Understanding Attention Mechanisms
Before 2017, sequence models relied heavily on recurrence. Then came "Attention Is All You Need," and the landscape of NLP fundamentally shifted.
At its core, self-attention allows a model to look at other words in the input sequence as it processes a specific word, capturing context in a mathematically elegant way that bypasses the bottlenecks of sequential processing.
The Mathematics of Self-Attention
The intuition is simple: given a query, how relevant are the available keys? The dot product between a query vector and a key vector gives us a similarity score. We scale this by the square root of the key dimension to prevent vanishing gradients during softmax.

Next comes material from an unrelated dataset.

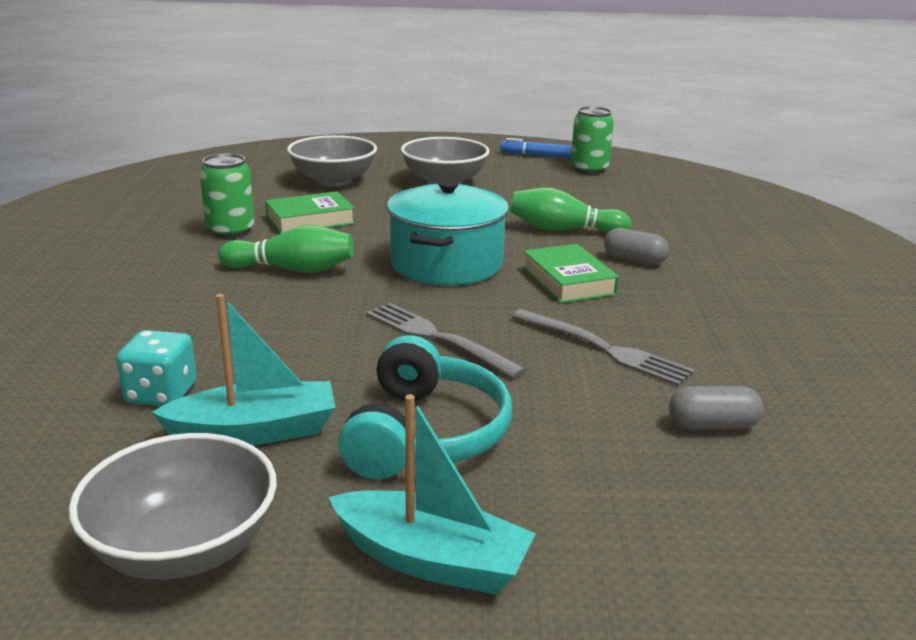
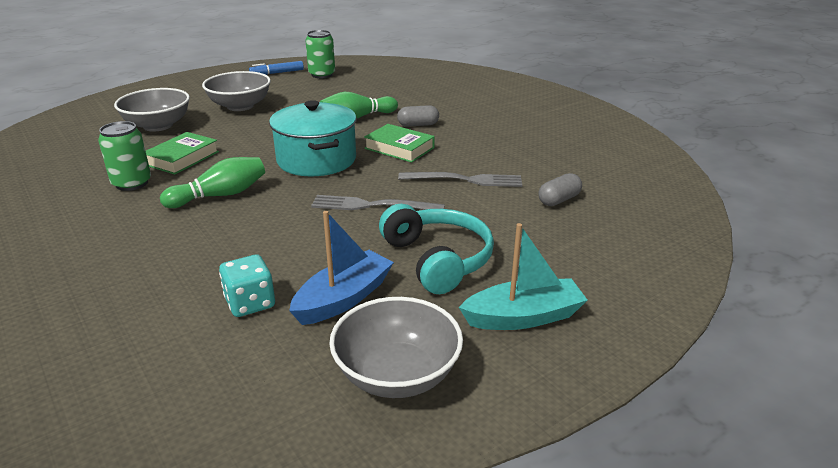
camera: 35 degrees left, 5 degrees up
(255, 432) = (343, 299): turquoise boat -> blue boat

Formula: Attention(Q, K, V) = softmax(QK^T / √d_k)V
Implementation in PyTorch
Building this from scratch strips away the magic and reveals the elegant linear algebra underneath.
import torch
import torch.nn as nn
import torch.nn.functional as F
class ScaledDotProductAttention(nn.Module):
def __init__(self, d_k):
super().__init__()
self.d_k = d_k
def forward(self, q, k, v, mask=None):
# q, k, v shape: (batch_size, seq_len, hidden_dim)
scores = torch.matmul(q, k.transpose(-2, -1)) / math.sqrt(self.d_k)
if mask is not None:
scores = scores.masked_fill(mask == 0, -1e9)
attention = F.softmax(scores, dim=-1)
output = torch.matmul(attention, v)
return output, attention